TASK: Search the listing for the string "reactivex". Copy every line that has it.
*** RECORDS FOR THIS EXERCISE Section Begins ***
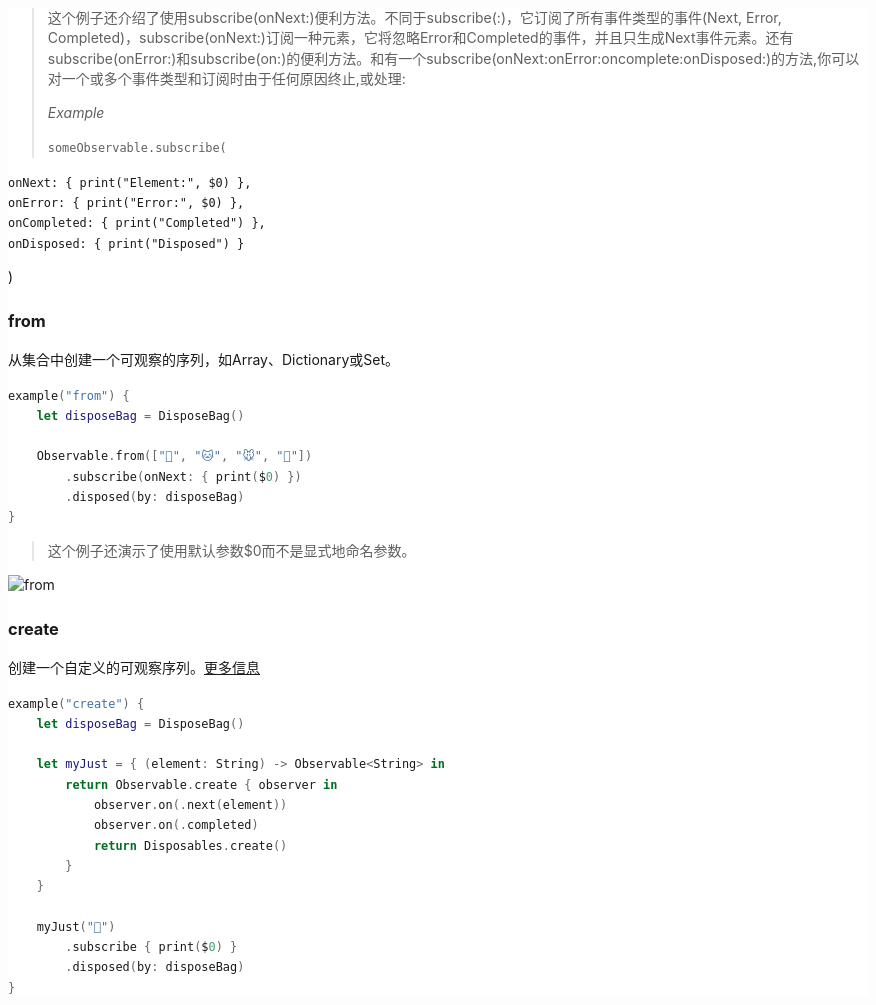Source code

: > 这个例子还介绍了使用subscribe(onNext:)便利方法。不同于subscribe(:)，它订阅了所有事件类型的事件(Next, Error, Completed)，subscribe(onNext:)订阅一种元素，它将忽略Error和Completed的事件，并且只生成Next事件元素。还有subscribe(onError:)和subscribe(on:)的便利方法。和有一个subscribe(onNext:onError:oncomplete:onDisposed:)的方法,你可以对一个或多个事件类型和订阅时由于任何原因终止,或处理:
>
> *Example*
>
> ```
> someObservable.subscribe(
    onNext: { print("Element:", $0) },
    onError: { print("Error:", $0) },
    onCompleted: { print("Completed") },
    onDisposed: { print("Disposed") }
)
> ```
>

### from

从集合中创建一个可观察的序列，如Array、Dictionary或Set。

``` swift
example("from") {
    let disposeBag = DisposeBag()

    Observable.from(["🐶", "🐱", "🐭", "🐹"])
        .subscribe(onNext: { print($0) })
        .disposed(by: disposeBag)
}
```

> 这个例子还演示了使用默认参数$0而不是显式地命名参数。

![from](http://reactivex.io/documentation/operators/images/from.c.png)

### create

创建一个自定义的可观察序列。[更多信息](http://reactivex.io/documentation/operators/create.html)

``` swift
example("create") {
    let disposeBag = DisposeBag()

    let myJust = { (element: String) -> Observable<String> in
        return Observable.create { observer in
            observer.on(.next(element))
            observer.on(.completed)
            return Disposables.create()
        }
    }

    myJust("🔴")
        .subscribe { print($0) }
        .disposed(by: disposeBag)
}
```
*** RECORDS FOR THIS EXERCISE Section Ends ***
RESPONSE TO THIS EXERCISE:
![from](http://reactivex.io/documentation/operators/images/from.c.png)
创建一个自定义的可观察序列。[更多信息](http://reactivex.io/documentation/operators/create.html)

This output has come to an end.